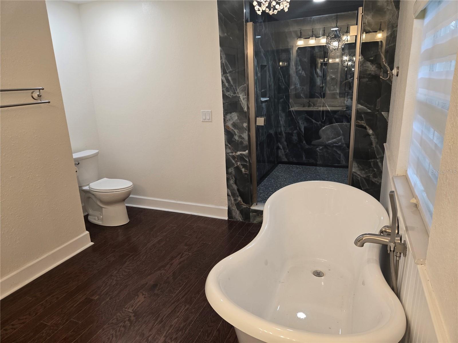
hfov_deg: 73.9
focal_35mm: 23
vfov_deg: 58.9
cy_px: 172
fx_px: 304
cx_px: 229
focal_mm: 5.4
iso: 125
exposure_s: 1/120
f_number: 1.8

--------

• [Directive] Apart from the pictures, write every entry out again exactly.

• [Solution to the problem]
hfov_deg: 73.9
focal_35mm: 23
vfov_deg: 58.9
cy_px: 172
fx_px: 304
cx_px: 229
focal_mm: 5.4
iso: 125
exposure_s: 1/120
f_number: 1.8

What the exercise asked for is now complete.